> ...most people who care about photography don't use flash much for direct illumination...
You might want to tell that to the nice people at Elinchrom, Profoto, Broncolor, Hensel, Bowens, Quantum, Paul C. Buff, and so on. Even on-camera flash for good wedding and event photography is normally the primary lighting indoors, since it can be controlled when the environmental (ambient) lighting can't be. "People who care about photography" master the light rather than letting it master them.
I was careful with my wording: 'direct illumination' - point xenon/LED directional flash at target, shoot, enjoy off-axis vignetting, severe distance limitations, extreme inverse square contrast effect, & sharp nearly-incident shadows. Reflectors ('umbrellas'), big diffusers, aiming the flash at the ceiling, all the hardware that the places you mentioned sell, are aimed at avoiding these effects while still controlling the light quality.
Amateur photographers don't know this. They use on-camera flash because their cameras force them to use flash to get a reasonable signal to noise ratio. For them (who will never even attempt to use specialized flash diffusers/reflectors), the best option for dynamic indoor & evening scenes is a bigger sensor camera, or if they want to get really fancy, aiming a speed flash at the ceiling.
Much of the lighting I do is very much direct lighting; softboxen and other play-it-safe modifiers have their place, but you couldn't emulate, say, Karsh's style with them. And the inverse-square law is your friend, not your enemy. Light is merely a tool to get the shadows in the right places.
We photograph about 20-30 weddings per year, and I can vouch for the control aspect. The color of light matters. A lot. Being able to consistently be at 5000K (the color temperature of most studio strobes) makes editing incredibly easier and quicker. Color casts from using primarily or exclusively ambient lighting can be hard to correct for and even virtually impossible in mixed lighting situations.
I was thinking more about the direction and size of the light source, actually (with contrast coming in third). I can always throw on a cut of CTS or CTO to get a near-match to the predominant ambient, and that, too, gives me a known colour temperature so RAW processor presets (or batch applications of adjustments or stored camera profiles if I'm using, say, a Color Checker Passport) can work just fine. The flash makes the diffeerence between taking your subjects to where the light is "good" and making good light happen where your subject happens to be. (Completely killing ambient means losing the context, which may be a good thing or a bad thing.)
A more sensitive and efficient sensor may make portable continuous light sources more practical in the field (modulo photon shot noise — no sensor can make light a less probabalistic phenomenon), but it doesn't eliminate the need to make good pictures under sometimes unfavourable circumstances.
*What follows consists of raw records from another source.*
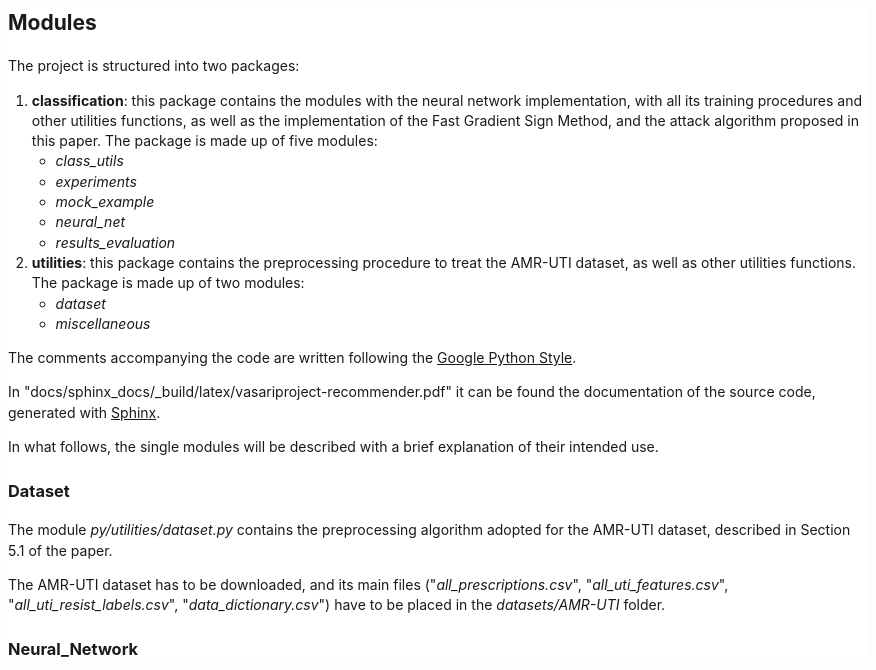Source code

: ## Modules

The project is structured into two packages:
<ol>
	<li>
		<b>classification</b>: this package contains the modules with the neural network implementation, with all its 
training procedures and other
							utilities functions, as well as the implementation of the Fast Gradient Sign Method, and 
the attack algorithm
							proposed in this paper. The package is made up of five modules:
		<ul>
			<li><i>class_utils</i></li>
			<li><i>experiments</i></li>
			<li><i>mock_example</i></li>
			<li><i>neural_net</i></li>
			<li><i>results_evaluation</i></li>
		</ul>
	</li>
	<li>
		<b>utilities</b>: this package contains the preprocessing procedure to treat the AMR-UTI dataset, as well as 
other utilities functions.
						The package is made up of two modules:
		<ul>
			<li><i>dataset</i></li>
			<li><i>miscellaneous</i></li>
		</ul>
	</li>
</ol>

The comments accompanying the code are written following the 
[Google Python Style](https://google.github.io/styleguide/pyguide.html).

In "docs/sphinx_docs/_build/latex/vasariproject-recommender.pdf" it can be found the documentation of the source code,
generated with [Sphinx](https://www.sphinx-doc.org/en/master/).

In what follows, the single modules will be described with a brief explanation of their intended use.

### Dataset

The module <i>py/utilities/dataset.py</i> contains the preprocessing algorithm adopted for the AMR-UTI dataset, 
described in Section 5.1 of the paper.

The AMR-UTI dataset has to be downloaded, and its main files ("<i>all_prescriptions.csv</i>", 
"<i>all_uti_features.csv</i>", "<i>all_uti_resist_labels.csv</i>", "<i>data_dictionary.csv</i>") have to be 
placed in the <i>datasets/AMR-UTI</i> folder.

### Neural_Network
And unlike the stereotypical landscape photographer, an event photographer can't just pack it up and come back later when the light is better.
You might want to tell that to the nice people at Elinchrom, Profoto, Broncolor, Hensel, Bowens, Quantum, Paul C. Buff, and so on. Even on-camera flash for good wedding and event photography is normally the primary lighting indoors, since it can be controlled when the environmental (ambient) lighting can't be. "People who care about photography" master the light rather than letting it master them.